Pharmaceutical preparation Example 1
Tablets including 5 mg of 4-[4-(aminomethyl)-1-piperidinyl]-N,5-bis(3,5-dimethyphenyl)pyridine-3-carboxamide
(1550) Mix each ingredients described below in the usual manner, then compress into tablets to obtain 10,000 tables which include 5 mg of active substances per a tablet.
(1551) 4-[4-(aminomethyl)-1-piperidinyl]-N,5-bis(3,5-dimethyphenyl)pyridine-3-carboxamide: 50 g
(1552) carboxymethyl cellulose calcium (disintegrators): 20 g
(1553) magnesium stearate (lubricant): 10 g
(1554) microcrystalline cellulose: 920 g
Pharmaceutical preparation Example 2
Injections including 20 mg of 4-[4-(aminomethyl)-1-piperidinyl]-N,5-bis(3,5-dimethyphenyl)pyridine-3-carboxamide
(1555) Mix each ingredients described below in the usual manner, sterilize in the usual manner, fill into ampules by 5 mL per a ampule, and freeze-dry in the usual manner to obtain 10,000 ampules which include 20 mg of active ingredient per a ampule.

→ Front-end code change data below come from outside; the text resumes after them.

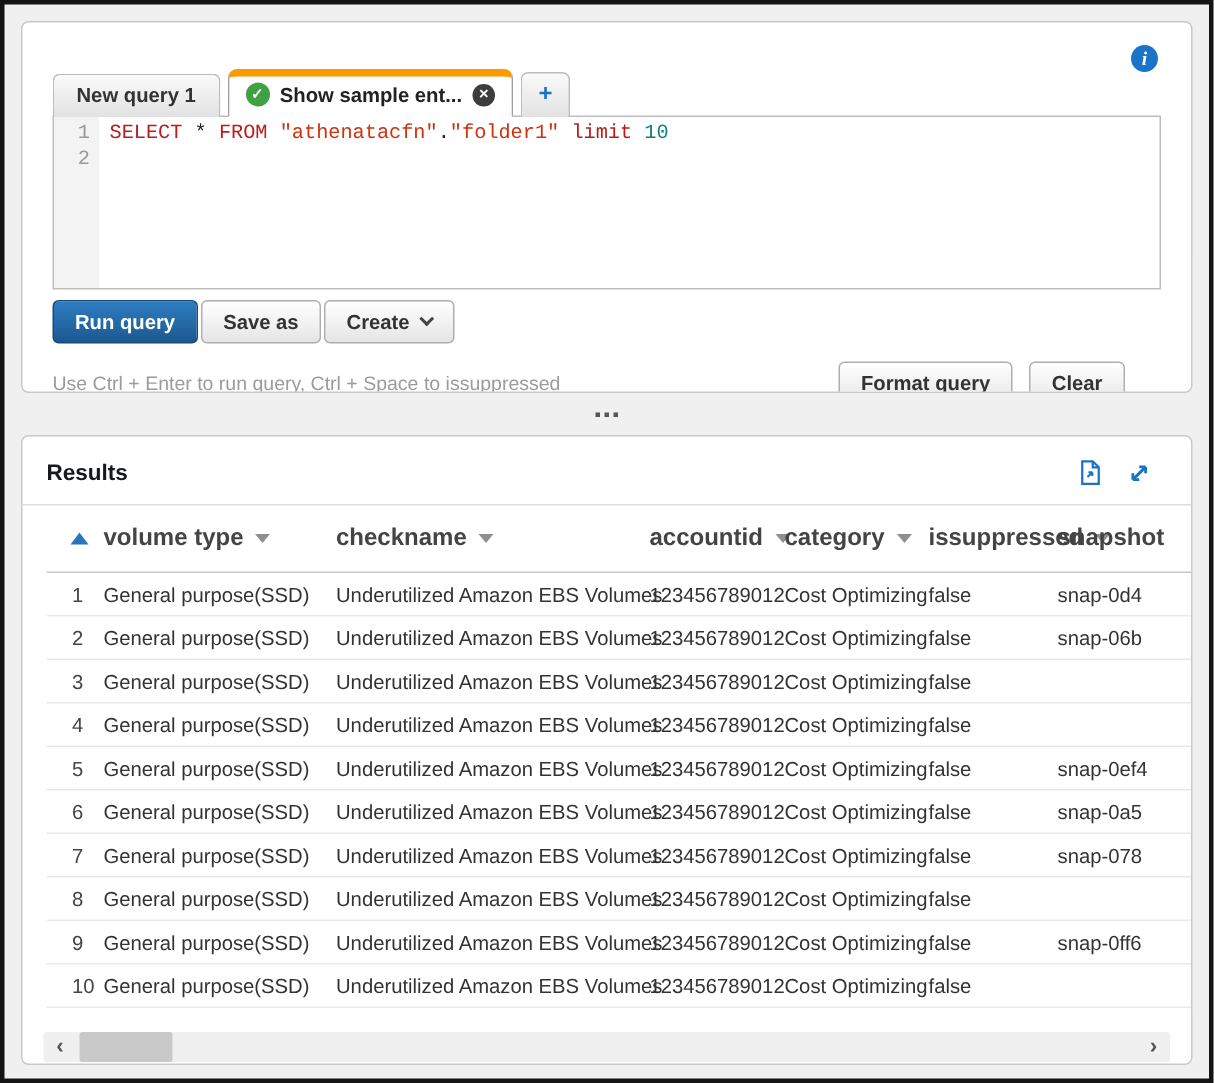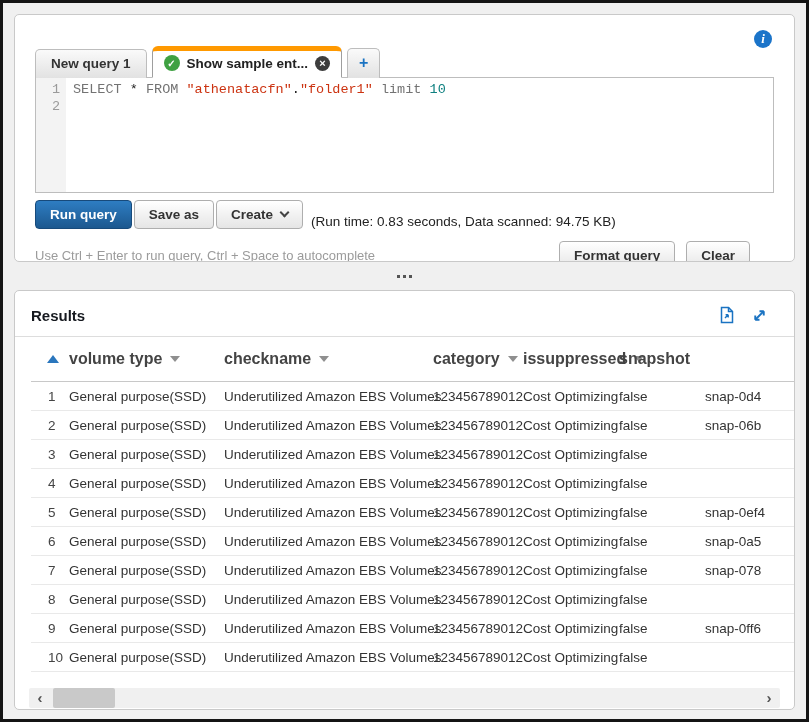--- a/index.html
+++ b/index.html
@@ -80,7 +80,7 @@
   }
   .gutter { width: 30px; background: #f3f3f3; color: #9a9a9a; text-align: right; padding: 3px 6px 0 0; }
   .code { padding: 3px 0 0 7px; white-space: nowrap; }
-  .kw { color: #737373; }
+  .kw { color: #b91c1c; }
   .plain { color: #222; }
   .str { color: #cc3311; }
   .num { color: #0f8080; }

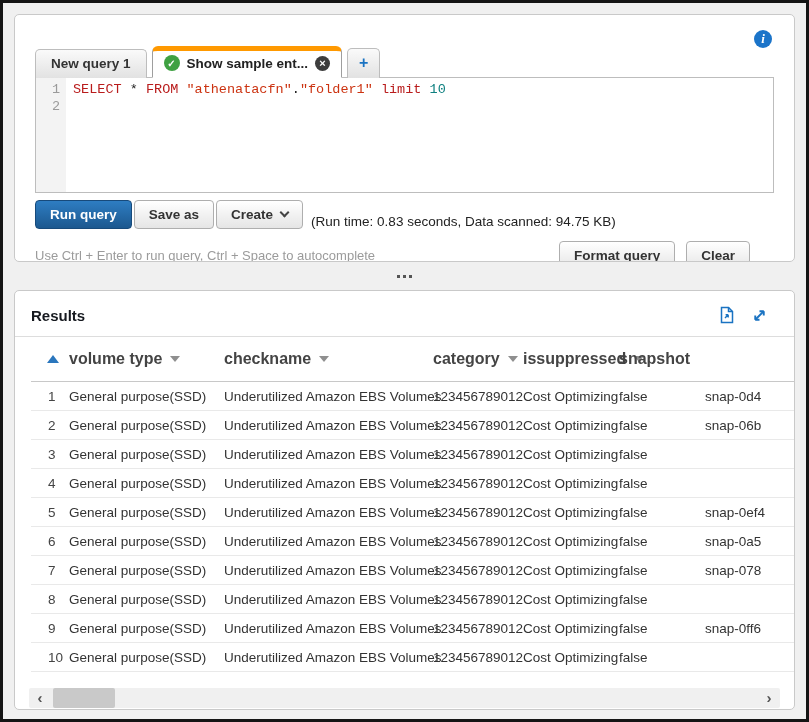--- a/index.html
+++ b/index.html
@@ -189,7 +189,6 @@
       <span>Create</span>
       <span class="chev"></span>
     </button>
-    <span class="stats">(Run time: 0.83 seconds, Data scanned: 94.75 KB)</span>
   </div>
 
   <div class="bottom-row">

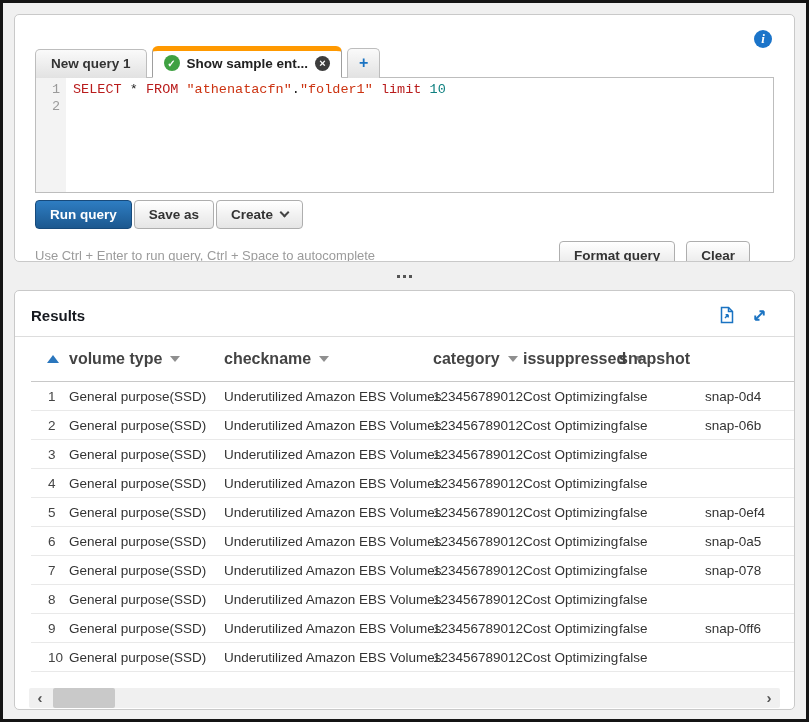--- a/index.html
+++ b/index.html
@@ -192,7 +192,7 @@
   </div>
 
   <div class="bottom-row">
-    <span class="hint">Use Ctrl + Enter to run query, Ctrl + Space to autocomplete</span>
+    <span class="hint">Use Ctrl + Enter to run query, Ctrl + Space to issuppressed</span>
     <div class="right-btns">
       <button class="btn">Format query</button>
       <button class="btn">Clear</button>

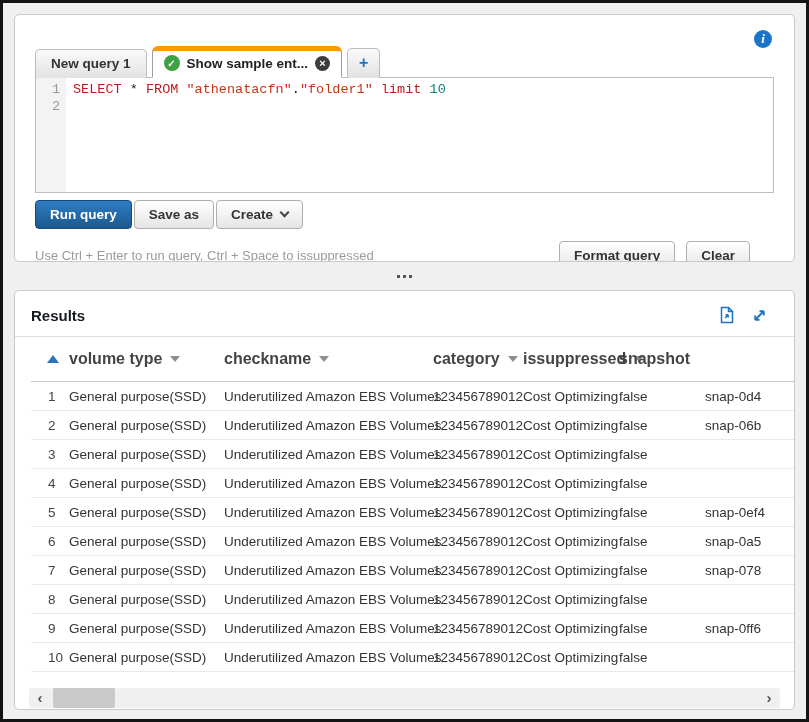--- a/index.html
+++ b/index.html
@@ -238,6 +238,10 @@
           <span>checkname</span>
           <span class="tri-down"></span>
         </div>
+        <div class="th col-accountid">
+          <span>accountid</span>
+          <span class="tri-down"></span>
+        </div>
         <div class="th col-category">
           <span>category</span>
           <span class="tri-down"></span>

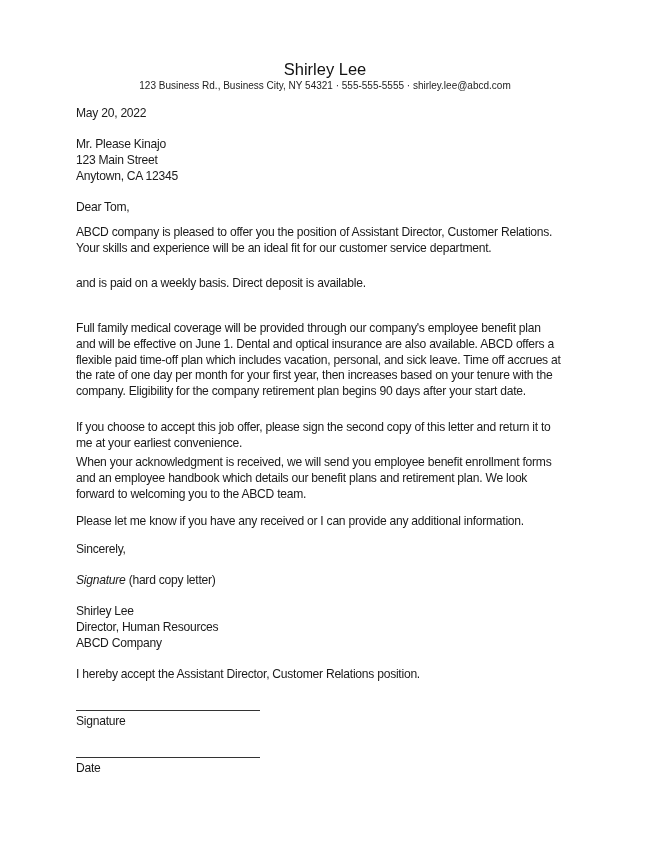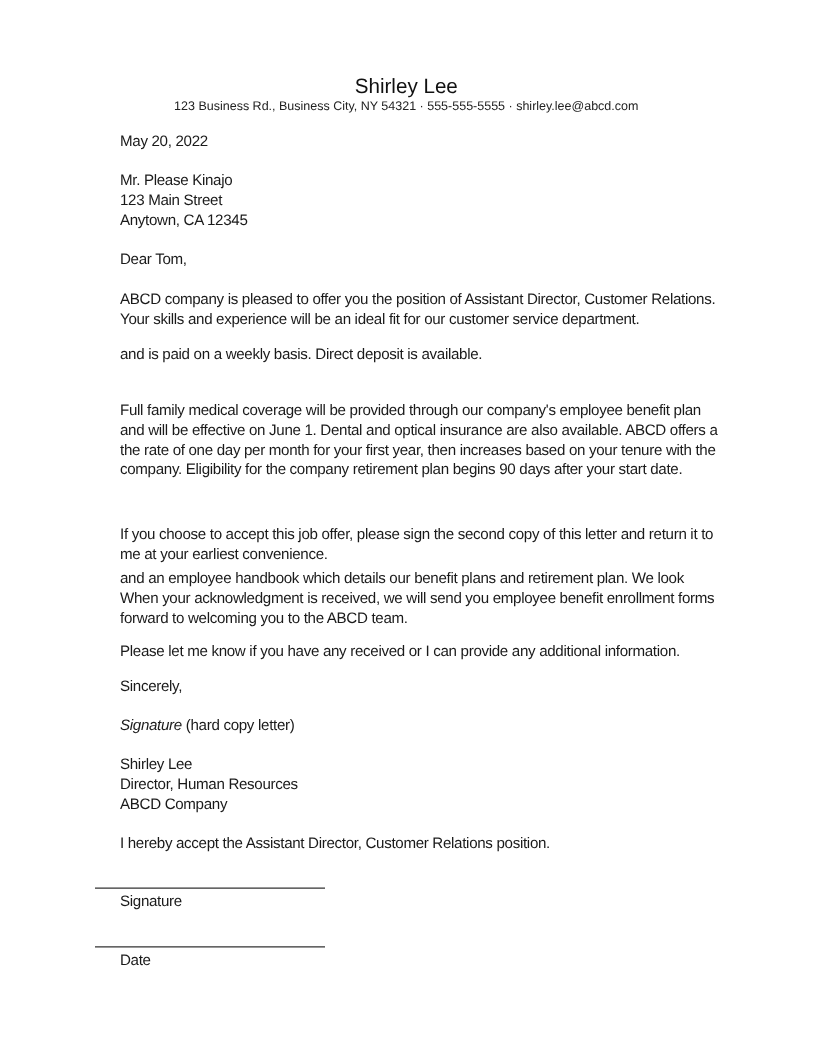--- a/index.html
+++ b/index.html
@@ -49,7 +49,7 @@
       color: #1a1a1a;
       white-space: nowrap;
     }
-    .blk .ln { display: block; margin-left: 20px; }
+    .blk .ln { display: block; }
     .sig-italic { font-style: italic; }
     .rule {
       position: absolute;

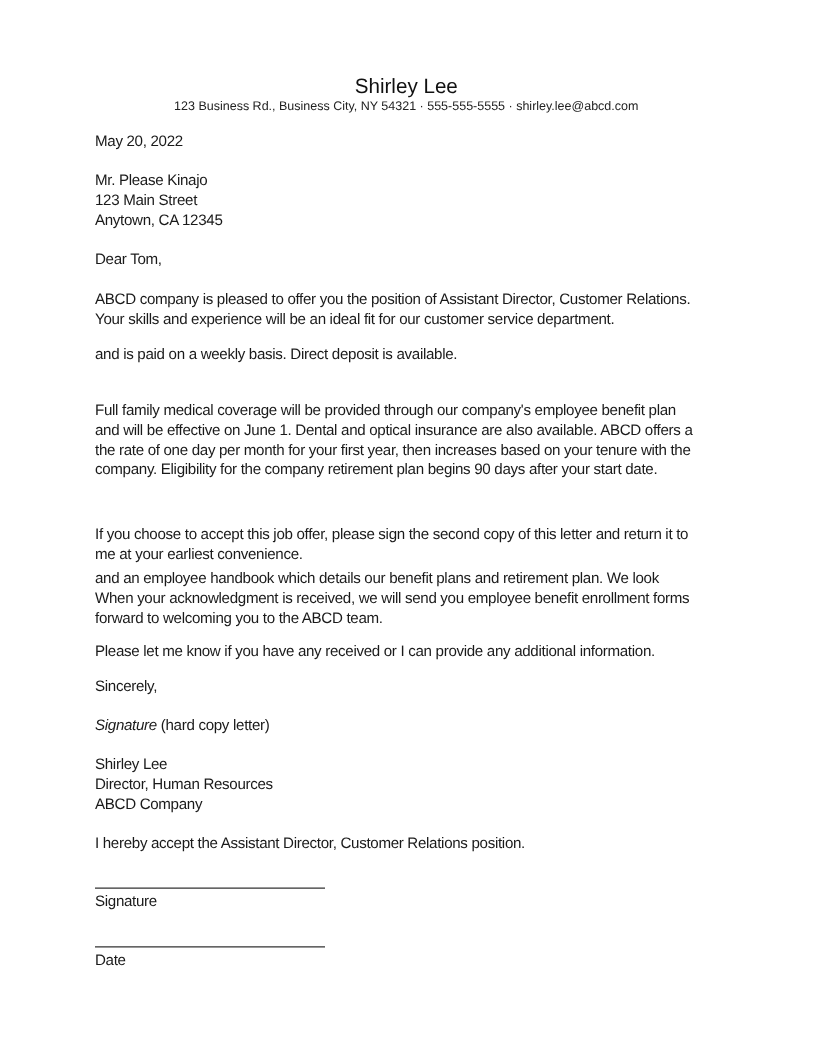--- a/index.html
+++ b/index.html
@@ -81,7 +81,7 @@
     <span class="ln">Dear Tom,</span>
   </div>
 
-  <div class="blk" style="top:232px">
+  <div class="blk" style="top:225px">
     <span class="ln">ABCD company is pleased to offer you the position of Assistant Director, Customer Relations.</span>
     <span class="ln">Your skills and experience will be an ideal fit for our customer service department.</span>
   </div>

(1556) 4-[4-(aminomethyl)-1-piperidinyl]-N,5-bis(3,5-dimethyphenyl)pyridine-3-carboxamide: 200 g
(1557) mannitol: 20 g
(1558) distillated water: 50 L
INDUSTRIAL APPLICABILITY
(1559) Since the present invention compounds have high agonist activity against somatostatin receptor, especially somatostatin receptor subtype 2, they are useful as a preventive and/or therapeutic agent for various diseases which may be related with somatostatin itself or hormones regulated by somatostatin, especially acromegaly and digestive symptom with gastrointestinal obstruction.